One thing capitalism is good at is the privatization of suffering. The suffering from the whole of the recession, apocalyptic warming and systemic oppression is treated individually, reduced to a biochemical reaction that has no social origin. Under the current political discourse, depression and anxiety aren’t seen as issues, despite hurting tens of millions of people and contributing to tens of thousands of suicides. People are sick because of who they are as individuals, because of their brain chemistry, not because of overarching, humiliating and immiserating social problems.

Mental illness, like all public health issues, is political. The prevalence of mental illness isinfluencedby the feeling that there is no future, as well as the explosion of always-on-call labor, the pressure of work or school and the cultural logic of capitalism. Living for your boss is humiliating and disempowering.

Individualism makes it hard to see social problems as social. We’re not atomized robots who exist solely to consume for pleasure. We don’t exist in eternal competition. We build communities; we live together, and for each other.

But the current economic and cultural regime in America interprets relationships as transactional or competitive. Within this framework, a person’s reality is constructed entirely within themselves, absent an external social and economic world. But without social contact, you go mad, and without work, you starve.

This is also why popular suggestions for the treatment of mental illness focus on invidual consumption: Go camping, eat this vegetable, drink a smoothie, buy a gym pass, read these ten books and picture what you want, then maybe you won’t want to jump off a bridge. None of these are substitutes for medical treatment or meaningful social relationships. I know why I feel bad. I can’t see a future for myself in any sort of community, can’t see healthy relationships, a comfortable life or meaningful work. Every reason to live has become a market commodity to compete for, instead of a social resource to share and enjoy together. Why bother living if the future is isolated and entirely competitive?

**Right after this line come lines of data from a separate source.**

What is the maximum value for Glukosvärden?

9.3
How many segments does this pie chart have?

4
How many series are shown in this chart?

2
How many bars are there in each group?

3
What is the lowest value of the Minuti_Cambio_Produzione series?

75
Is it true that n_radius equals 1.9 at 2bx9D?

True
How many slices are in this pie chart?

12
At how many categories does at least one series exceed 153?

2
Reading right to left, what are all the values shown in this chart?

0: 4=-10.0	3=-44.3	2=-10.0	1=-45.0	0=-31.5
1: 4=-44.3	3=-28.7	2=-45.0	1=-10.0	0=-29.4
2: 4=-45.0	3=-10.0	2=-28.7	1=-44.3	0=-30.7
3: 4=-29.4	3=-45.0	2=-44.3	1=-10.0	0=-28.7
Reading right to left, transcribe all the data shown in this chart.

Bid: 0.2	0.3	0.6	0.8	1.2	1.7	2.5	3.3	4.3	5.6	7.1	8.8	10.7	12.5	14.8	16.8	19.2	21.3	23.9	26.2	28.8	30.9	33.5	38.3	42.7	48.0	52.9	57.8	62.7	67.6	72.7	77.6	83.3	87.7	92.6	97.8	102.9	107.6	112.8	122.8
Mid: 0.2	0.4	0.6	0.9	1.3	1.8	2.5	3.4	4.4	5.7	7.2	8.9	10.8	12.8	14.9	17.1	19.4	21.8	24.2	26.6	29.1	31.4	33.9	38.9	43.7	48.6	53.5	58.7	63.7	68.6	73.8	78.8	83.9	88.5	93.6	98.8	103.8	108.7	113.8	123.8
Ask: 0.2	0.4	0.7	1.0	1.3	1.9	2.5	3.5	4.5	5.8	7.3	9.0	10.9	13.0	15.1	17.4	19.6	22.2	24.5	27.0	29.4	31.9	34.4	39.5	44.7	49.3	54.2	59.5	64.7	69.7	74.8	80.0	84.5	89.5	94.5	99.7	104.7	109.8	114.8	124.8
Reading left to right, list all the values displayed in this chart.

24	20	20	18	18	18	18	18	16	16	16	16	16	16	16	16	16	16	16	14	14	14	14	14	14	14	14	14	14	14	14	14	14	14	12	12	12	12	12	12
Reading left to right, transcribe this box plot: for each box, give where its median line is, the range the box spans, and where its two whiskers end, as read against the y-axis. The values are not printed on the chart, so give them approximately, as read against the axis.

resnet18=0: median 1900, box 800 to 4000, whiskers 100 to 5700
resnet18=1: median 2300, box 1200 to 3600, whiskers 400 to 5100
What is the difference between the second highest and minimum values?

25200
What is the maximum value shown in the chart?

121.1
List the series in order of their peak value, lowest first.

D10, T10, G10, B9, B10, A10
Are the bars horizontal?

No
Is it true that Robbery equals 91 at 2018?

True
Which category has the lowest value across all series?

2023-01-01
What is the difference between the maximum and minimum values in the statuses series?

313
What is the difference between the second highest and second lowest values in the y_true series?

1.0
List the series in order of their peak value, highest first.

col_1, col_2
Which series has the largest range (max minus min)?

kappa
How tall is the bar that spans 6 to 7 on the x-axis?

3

The U.S. health system does little to solve this problem. If it isn’t a commodity, it isn’t a cure. You can’t sell a good job, can’t buy supportive friends, can’t take out a loan on meaning in life. Our cures remain half-measures that are easy to monetize. Even the best medical treatment is only a partial cure for a social problem, which helps explain why so many people who take anti-depressants end up taking them for the long term.

Until we acknowledge that social conditions are making millions of people mentally ill, we will always have an incomplete picture. Until we build a society based on cooperation, one that meets everyone’s basic needs, we will have a society that creates depression.